L'iniziativa dei Queen

“YOU Are the Champions”, l’omaggio dei Queen agli operatori sanitari

Le leggende del rock britannico Queen hanno modificato il loro classico inno per raccogliere fondi a favore degli operatori sanitari di tutto il mondo
"YOU Are the Champions", l'omaggio dei Queen agli operatori sanitari

Le leggende del rock britannico Queen hanno modificato il loro classico inno in omaggio agli operatori sanitari in prima linea. Così lo storico “WE are the Champions” è diventato  “YOU Are the Champions”. Il nuovo singolo è stato registrato a distanza, su smartphone, e il ricavato andrà agli stessi operatori sanitari.

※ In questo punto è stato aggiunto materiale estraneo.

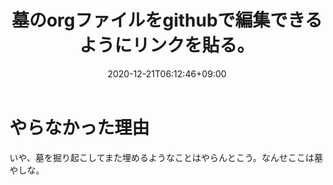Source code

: #+TITLE: 墓のorgファイルをgithubで編集できるようにリンクを貼る。
#+DATE: 2020-12-21T06:12:46+09:00
#+DRAFT: false
#+TAGS[]: Emacs
* やらなかった理由
いや、墓を掘り起こしてまた埋めるようなことはやらんとこう。なんせここは墓やしな。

Il brano icona dei vincitori

La canzone originale “We are the Champions” fu un grande successo negli anni ’80, quando Freddie Mercury era il frontman dei Queen. Il brano è diventato un segno distintivo di eventi sportivi in ​​tutto il mondo. La colonna sonora cantata da atleti e giocatori dopo la vittoria di un trofeo importante.

Voi siete i campioni

Il chitarrista dei Queen, Brian May, ha così spiegato il progetto in un’intervista: “La canzone è dedicata a tutti gli operatori sanitari in prima linea, in tutto il mondo. Sì, tutte le persone che stanno rischiando la vita per salvarci e salvare le nostre famiglie.” May crede che la nuova versione della canzone possa esprimere “trionfo e determinazione” di fronte alle avversità. Per il batterista Roger Taylor l’aggiornamento del brano non è solo un saluto agli operatori sanitari del mondo, ma rappresenta anche un tributo personale. “Questo è il motivo per cui si chiama ‘You Are The Champions’, e così abbiamo inserito nel video un sacco di filmati di lavoratori sanitari in prima linea, inclusa  mia figlia che è un medico che lavora in un centro ospedaliero a Londra.”

L’iniziativa dei Queen a fin di bene

Adam Lambert è l’attuale cantante dei Queen. “Cambiare il testo di una canzone è stata una mossa audace per una band iconica come i Queen. Ma penso che questo sia il tipo di evento che merita un tale cambiamento. Si, perché è un titolo così noto che cambia che una parola ha un impatto enorme. Volevamo dedicare qualcosa a questi lavoratori in prima linea e più sviluppavamo questa idea, più ci rendevamo conto che questo poteva trasformarsi in qualcosa che poteva davvero aiutare.” I proventi del singolo andranno al Fondo di risposta alla solidarietà nell’ambito dell’Organizzazione mondiale della sanità per fornire assistenza agli operatori sanitari di tutto il mondo.